• _TASK STATEMENT_
Return verbatim everything in the rows below, from the very first line down to the line containing "determined by: Clark, J.", including both of those lines.

[start of EXTRACTED ENTRIES]

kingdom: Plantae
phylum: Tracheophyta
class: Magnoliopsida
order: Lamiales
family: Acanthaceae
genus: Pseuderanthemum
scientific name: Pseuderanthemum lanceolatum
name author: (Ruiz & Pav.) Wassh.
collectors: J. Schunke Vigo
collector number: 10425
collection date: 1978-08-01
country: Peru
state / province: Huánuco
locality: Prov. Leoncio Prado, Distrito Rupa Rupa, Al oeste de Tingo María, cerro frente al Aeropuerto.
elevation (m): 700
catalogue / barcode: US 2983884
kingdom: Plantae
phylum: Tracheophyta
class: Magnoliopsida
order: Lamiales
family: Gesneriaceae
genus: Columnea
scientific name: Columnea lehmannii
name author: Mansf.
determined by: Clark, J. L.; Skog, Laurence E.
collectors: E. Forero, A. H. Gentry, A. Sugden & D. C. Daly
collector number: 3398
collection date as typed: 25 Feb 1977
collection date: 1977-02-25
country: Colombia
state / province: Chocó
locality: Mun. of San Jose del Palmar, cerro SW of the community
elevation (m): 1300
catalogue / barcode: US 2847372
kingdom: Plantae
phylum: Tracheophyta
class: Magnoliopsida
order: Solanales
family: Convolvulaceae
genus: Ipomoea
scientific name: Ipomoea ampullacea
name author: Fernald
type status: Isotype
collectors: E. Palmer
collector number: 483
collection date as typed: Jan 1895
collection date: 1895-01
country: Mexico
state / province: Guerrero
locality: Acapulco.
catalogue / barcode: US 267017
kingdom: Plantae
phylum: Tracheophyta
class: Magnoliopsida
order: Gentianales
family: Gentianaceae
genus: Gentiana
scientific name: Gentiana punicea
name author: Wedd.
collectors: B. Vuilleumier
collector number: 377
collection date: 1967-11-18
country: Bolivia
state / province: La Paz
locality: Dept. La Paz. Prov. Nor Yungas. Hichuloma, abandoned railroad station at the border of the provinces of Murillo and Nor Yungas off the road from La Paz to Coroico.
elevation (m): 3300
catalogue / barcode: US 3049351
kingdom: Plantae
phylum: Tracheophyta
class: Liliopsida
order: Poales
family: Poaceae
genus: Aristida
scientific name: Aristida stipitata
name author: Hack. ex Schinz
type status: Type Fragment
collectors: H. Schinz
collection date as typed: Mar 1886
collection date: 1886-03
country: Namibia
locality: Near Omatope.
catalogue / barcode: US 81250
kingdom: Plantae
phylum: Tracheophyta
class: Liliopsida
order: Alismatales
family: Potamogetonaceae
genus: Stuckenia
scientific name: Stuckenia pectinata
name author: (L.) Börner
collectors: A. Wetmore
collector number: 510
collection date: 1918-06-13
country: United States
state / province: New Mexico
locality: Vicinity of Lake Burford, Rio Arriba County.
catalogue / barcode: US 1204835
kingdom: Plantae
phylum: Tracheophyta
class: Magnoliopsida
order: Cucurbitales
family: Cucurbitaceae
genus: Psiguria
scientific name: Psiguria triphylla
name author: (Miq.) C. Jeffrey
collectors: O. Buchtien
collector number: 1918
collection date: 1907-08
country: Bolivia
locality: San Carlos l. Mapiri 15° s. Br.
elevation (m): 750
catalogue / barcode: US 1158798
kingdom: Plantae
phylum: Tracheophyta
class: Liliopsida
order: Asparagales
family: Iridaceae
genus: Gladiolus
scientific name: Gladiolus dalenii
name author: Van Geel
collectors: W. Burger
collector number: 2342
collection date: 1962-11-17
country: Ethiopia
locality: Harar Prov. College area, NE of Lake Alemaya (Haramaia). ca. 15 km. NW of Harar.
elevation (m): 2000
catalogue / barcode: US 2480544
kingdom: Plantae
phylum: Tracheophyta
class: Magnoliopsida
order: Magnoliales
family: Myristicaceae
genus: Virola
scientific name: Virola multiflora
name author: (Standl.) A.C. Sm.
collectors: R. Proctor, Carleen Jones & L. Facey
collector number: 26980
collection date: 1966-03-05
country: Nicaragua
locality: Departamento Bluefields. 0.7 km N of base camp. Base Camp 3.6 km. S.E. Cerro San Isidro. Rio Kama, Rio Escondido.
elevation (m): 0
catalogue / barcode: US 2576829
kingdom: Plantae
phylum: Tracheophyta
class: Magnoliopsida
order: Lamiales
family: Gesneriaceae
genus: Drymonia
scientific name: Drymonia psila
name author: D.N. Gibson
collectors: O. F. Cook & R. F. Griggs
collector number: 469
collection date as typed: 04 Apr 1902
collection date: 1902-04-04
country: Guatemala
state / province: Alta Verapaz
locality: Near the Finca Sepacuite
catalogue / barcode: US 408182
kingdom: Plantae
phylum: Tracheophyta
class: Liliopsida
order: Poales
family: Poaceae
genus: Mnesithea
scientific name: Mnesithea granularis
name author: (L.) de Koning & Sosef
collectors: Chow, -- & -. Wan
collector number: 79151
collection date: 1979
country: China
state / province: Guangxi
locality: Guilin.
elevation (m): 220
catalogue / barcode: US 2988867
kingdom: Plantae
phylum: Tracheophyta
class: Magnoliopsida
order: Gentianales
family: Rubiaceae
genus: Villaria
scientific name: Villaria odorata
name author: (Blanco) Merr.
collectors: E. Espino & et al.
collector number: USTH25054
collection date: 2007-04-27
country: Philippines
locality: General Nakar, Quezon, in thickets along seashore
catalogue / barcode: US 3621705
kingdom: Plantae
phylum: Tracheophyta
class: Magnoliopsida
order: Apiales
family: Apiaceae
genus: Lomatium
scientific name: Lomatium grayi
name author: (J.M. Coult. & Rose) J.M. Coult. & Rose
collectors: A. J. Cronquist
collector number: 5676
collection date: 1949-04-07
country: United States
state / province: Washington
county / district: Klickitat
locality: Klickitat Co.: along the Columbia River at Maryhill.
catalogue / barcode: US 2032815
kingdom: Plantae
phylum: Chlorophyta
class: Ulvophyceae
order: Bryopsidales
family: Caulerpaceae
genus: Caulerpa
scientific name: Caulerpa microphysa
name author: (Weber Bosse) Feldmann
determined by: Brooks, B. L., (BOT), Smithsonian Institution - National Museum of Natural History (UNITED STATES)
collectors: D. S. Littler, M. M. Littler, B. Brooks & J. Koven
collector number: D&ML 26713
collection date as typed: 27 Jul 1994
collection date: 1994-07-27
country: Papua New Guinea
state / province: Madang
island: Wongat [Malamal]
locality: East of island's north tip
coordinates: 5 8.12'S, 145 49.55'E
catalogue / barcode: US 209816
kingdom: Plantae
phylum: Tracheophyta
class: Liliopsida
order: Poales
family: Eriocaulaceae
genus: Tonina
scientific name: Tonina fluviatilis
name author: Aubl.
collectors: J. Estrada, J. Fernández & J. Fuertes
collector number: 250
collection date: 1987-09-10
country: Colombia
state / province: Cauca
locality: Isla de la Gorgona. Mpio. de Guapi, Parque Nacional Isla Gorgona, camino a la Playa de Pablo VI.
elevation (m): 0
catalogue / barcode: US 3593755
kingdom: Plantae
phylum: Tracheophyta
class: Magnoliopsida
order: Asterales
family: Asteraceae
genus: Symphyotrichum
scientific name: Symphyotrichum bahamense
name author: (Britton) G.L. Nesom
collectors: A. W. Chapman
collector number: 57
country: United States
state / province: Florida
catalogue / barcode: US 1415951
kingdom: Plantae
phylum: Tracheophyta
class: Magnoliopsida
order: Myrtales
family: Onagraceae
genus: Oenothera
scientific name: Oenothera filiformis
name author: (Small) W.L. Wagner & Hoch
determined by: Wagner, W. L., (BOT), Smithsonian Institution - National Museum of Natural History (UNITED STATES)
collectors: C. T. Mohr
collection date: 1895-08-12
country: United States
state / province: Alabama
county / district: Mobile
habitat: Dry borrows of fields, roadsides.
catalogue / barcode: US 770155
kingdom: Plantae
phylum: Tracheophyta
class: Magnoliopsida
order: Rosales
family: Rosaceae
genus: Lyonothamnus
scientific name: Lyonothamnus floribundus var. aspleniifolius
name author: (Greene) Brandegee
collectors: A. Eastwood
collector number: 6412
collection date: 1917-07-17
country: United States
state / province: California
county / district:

[end of EXTRACTED ENTRIES]

• _ANSWER TO THE EXERCISE_
kingdom: Plantae
phylum: Tracheophyta
class: Magnoliopsida
order: Lamiales
family: Acanthaceae
genus: Pseuderanthemum
scientific name: Pseuderanthemum lanceolatum
name author: (Ruiz & Pav.) Wassh.
collectors: J. Schunke Vigo
collector number: 10425
collection date: 1978-08-01
country: Peru
state / province: Huánuco
locality: Prov. Leoncio Prado, Distrito Rupa Rupa, Al oeste de Tingo María, cerro frente al Aeropuerto.
elevation (m): 700
catalogue / barcode: US 2983884
kingdom: Plantae
phylum: Tracheophyta
class: Magnoliopsida
order: Lamiales
family: Gesneriaceae
genus: Columnea
scientific name: Columnea lehmannii
name author: Mansf.
determined by: Clark, J. L.; Skog, Laurence E.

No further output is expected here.